The world situation continues to evolve in a very complicated, rapid and unpredictable manner, while the country’s resilience to external shocks is still limited, which requires courage and flexibility in managing socio-economic development, Minh Chinh stressed during a telematics conference.
He pointed out that for this reason, the executive decided to define public investment, effective implementation of the socio-economic rehabilitation and development plan and national target programs as key tasks for this year.
These are important tasks in economic, political, social and defense and security policy terms that help create a basis for socio-economic infrastructure and open up new development areas, said the head of government, quoted by the VNA news agency.
In addition, they will improve connectivity, maintain macroeconomic stability, eliminate hunger and reduce poverty, strengthen the country’s synergies, and provide impetus for rapid recovery and sustainable progress.
The premier pointed out that the public investment capital planned for 2023 is about $30 billion, more than $5 billion year-on-year, which means more work and higher demands on quality and efficiency, he said, calling for the pursuit of disbursement at least 95 percent of the plan.
Earlier this month, at a meeting of the Vietnamese government chaired by Minh Chinh, it was revealed that the liquidated amount of the state budget in the first month of the year was estimated at $1.15 billion, of which $972 million corresponded to the funds managed by the countries .

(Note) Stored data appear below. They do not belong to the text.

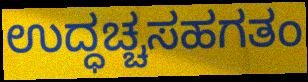
ಉದ್ಧಚ್ಚಸಹಗತಂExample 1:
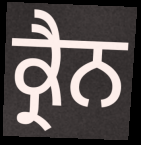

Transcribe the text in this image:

ਕ੍ਰੈਨ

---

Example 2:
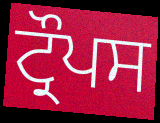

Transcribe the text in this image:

ਟ੍ਰੌਪਸ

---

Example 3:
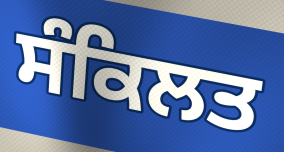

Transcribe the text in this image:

ਸੰਕਿਲਤ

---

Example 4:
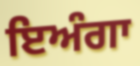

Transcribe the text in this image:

ਇਅੰਗਾ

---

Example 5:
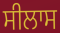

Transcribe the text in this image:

ਸੀਲਾਸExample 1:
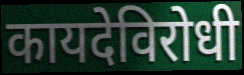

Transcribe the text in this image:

कायदेविरोधी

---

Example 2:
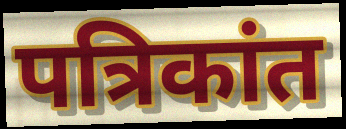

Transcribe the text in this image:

पत्रिकांत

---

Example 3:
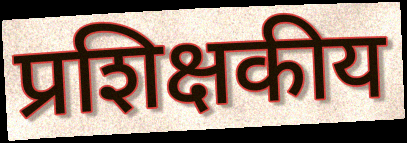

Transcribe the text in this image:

प्रशिक्षकीय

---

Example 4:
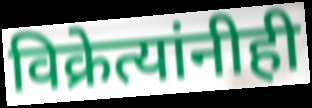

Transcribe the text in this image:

विक्रेत्यांनीही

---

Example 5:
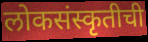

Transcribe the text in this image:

लोकसंस्कृतीची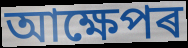
আক্ষেপৰ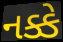
નક્કેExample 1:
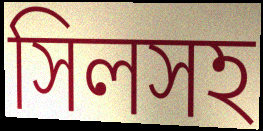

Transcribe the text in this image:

সিলসহ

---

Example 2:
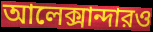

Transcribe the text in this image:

আলেক্সান্দারও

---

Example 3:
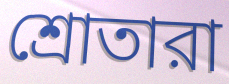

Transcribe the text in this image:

শ্রোতারা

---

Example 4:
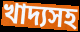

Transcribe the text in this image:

খাদ্যসহ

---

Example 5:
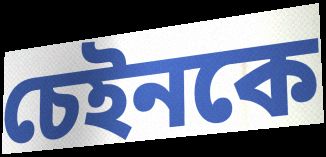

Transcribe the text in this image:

The country’s two economic engines, Hanoi and Ho Chi Minh City, recorded the highest public investment spending in the country in January, at $115 and $70 million respectively.
According to the General Statistics Office, the state capital issued was $23.7 billion as of the end of last December, which is 95.99 percent of the plan allotted by the prime minister.
For the current year 2023, the National Assembly (Parliament) of Vietnam has approved a public investment program with a total capital of about $29.85 billion, of which $4.01 billion (1.7 times more than last year) has been allocated to the Ministry of Transport.